Armino’s one passion in this world, besides hairdressing, was discussing sports. I, on the other hand, did not know which sport a field goal took place in. Maybe soccer. And so he droned on and on about the latest matches and the hottest athletes as I sat there, oppressed. Every once in a while there was a break in his speech where I was expected to nod or go “mhm”.
I stared at my reflection in the wall-long mirror to pass the time. A thin-faced, solemn man stared back. He was dressed in a fine name brand polo, strands of thick black hair partially covering his face. His cowlick was entirely too big, going up and down in ways that could instantly dry a woman’s underwear. To him I could relate.
There was another break in Armino’s bleating. I nodded, and against all odds, he started a non-athletic conversation.
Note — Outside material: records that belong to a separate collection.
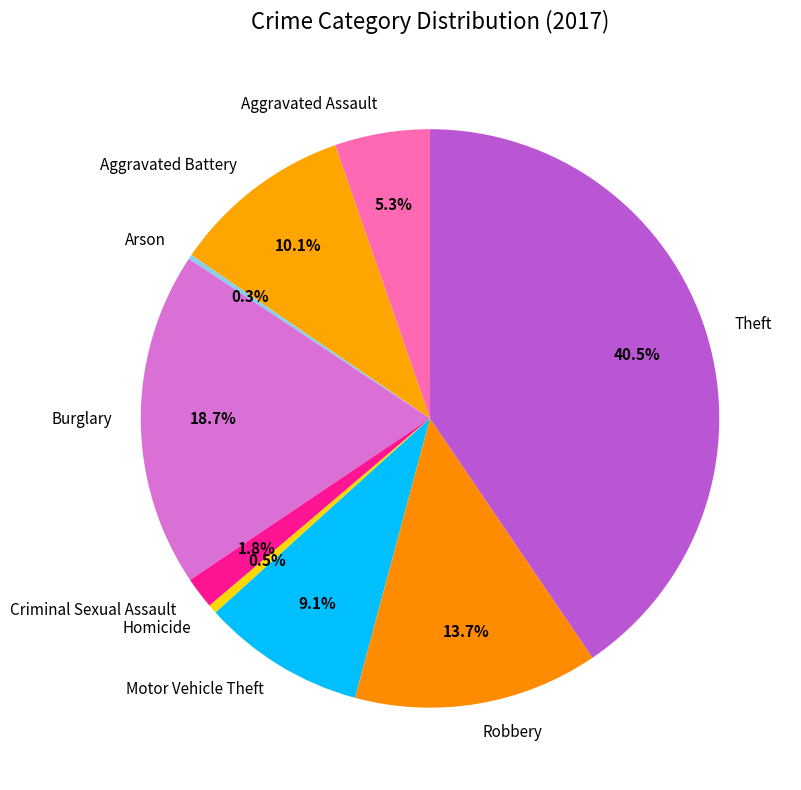

To the nearest percent, what portion does Motor Vehicle Theft represent?

9%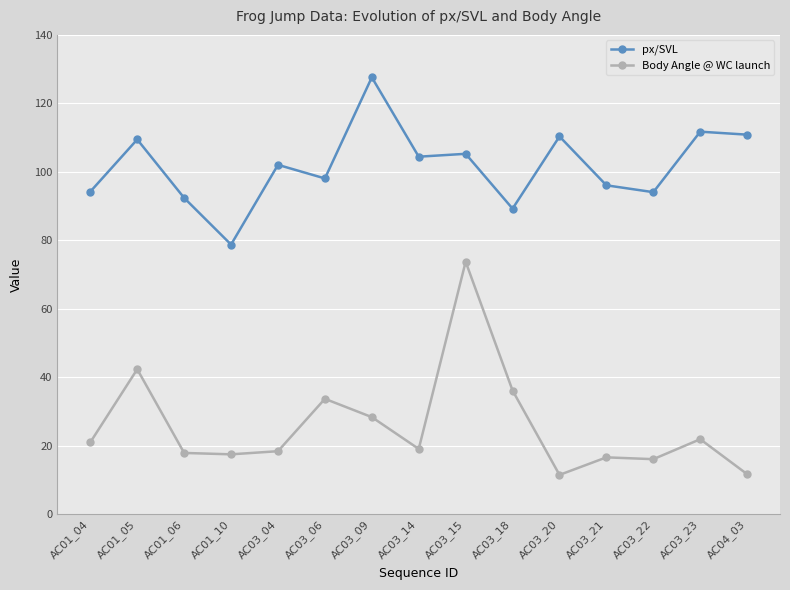

How many distinct data groups are displayed?

2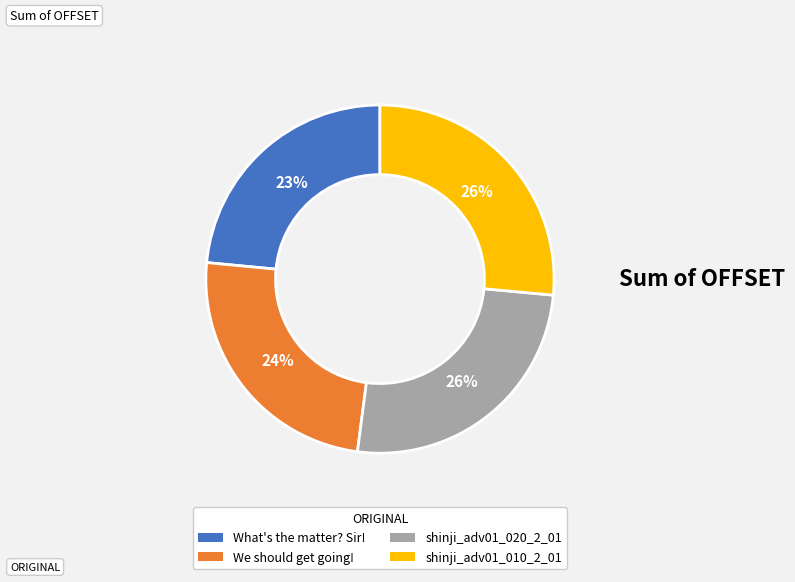

Do We should get going! and shinji_adv01_020_2_01 together represent more than half of the pie?

Yes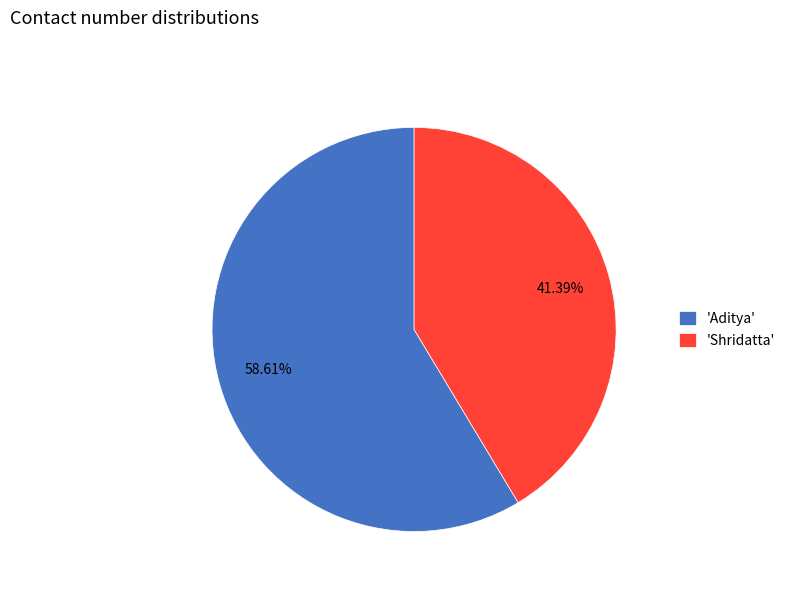

Rank the categories by value from highest to lowest.

'Aditya', 'Shridatta'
“So I’m with my wife upstairs watchin’ the TV when this documentary about history or some shit comes on. I say ‘put the game on, Maria, or God fucking help me.’ But she puts on this lady face like she’s about to cry, so I go along. You know how it is. Anyway, I’m watching it and here’s this guy five hundred years ago sayin’ the Earth ain’t flat and the Church is tryin’ to kill him for it. You believe that? Livin’ in a country with no freedom of speech, can’t say whatever the fuck you want? Thank the Lord we live in America.”
I nodded again, baffled by his innocence and stupidity. He went back to sports. I drifted in and out of my imagination until it was finally over. I tried to pay him, but he refused. He looked nervous as he said, “just let your folks know I’m gettin’ bothered by the Castillos again. That’s payment enough.”
This genuinely angered me. “How many times do I have to tell you that I am no longer on speaking terms with them?”
His look of despair turned me soft, so I comforted him. “I have a feeling they won’t be bothering you anymore, anyways. Don’t worry.” He thanked me almost in tears, bowing unnecessarily. I mumbled a goodbye and stepped out into the mid-morning sun.
A short walk of avoiding society’s degenerates brought me to the edge of a forest. More of a thickly wooded park, really. I hiked in on the thin dirt path as the concrete world was replaced by greenery. I trekked deeper and deeper into the woods, shrouded in blissful silence.
Suddenly, she was there. Fortuna Castillo, the most beautiful woman I had ever known. She saw me and finished her text before putting her phone away. “What took you so long? And why did you choose such a boring place for something like this?”
“I thought the forest would complement your natural beauty.”
She rolled her eyes. “Well, get on with it, then.”
Doing this was my family’s one condition, in exchange for unlimited financial support. I reached into my pocket. “Fuck.”
Fortuna raged. “You forgot it, didn’t you? Of all the idiot kids in all the families, my parents had to set me up with you. ‘To make a peace’, they said. Look at yourself. Pathetic. You’re so out of it that you can’t even remember to bring a god damn engagement ring.”
I laughed out loud, startling her. “You’re right. I forgot.” A suppressed handgun lay fully loaded on my nightstand as we spoke.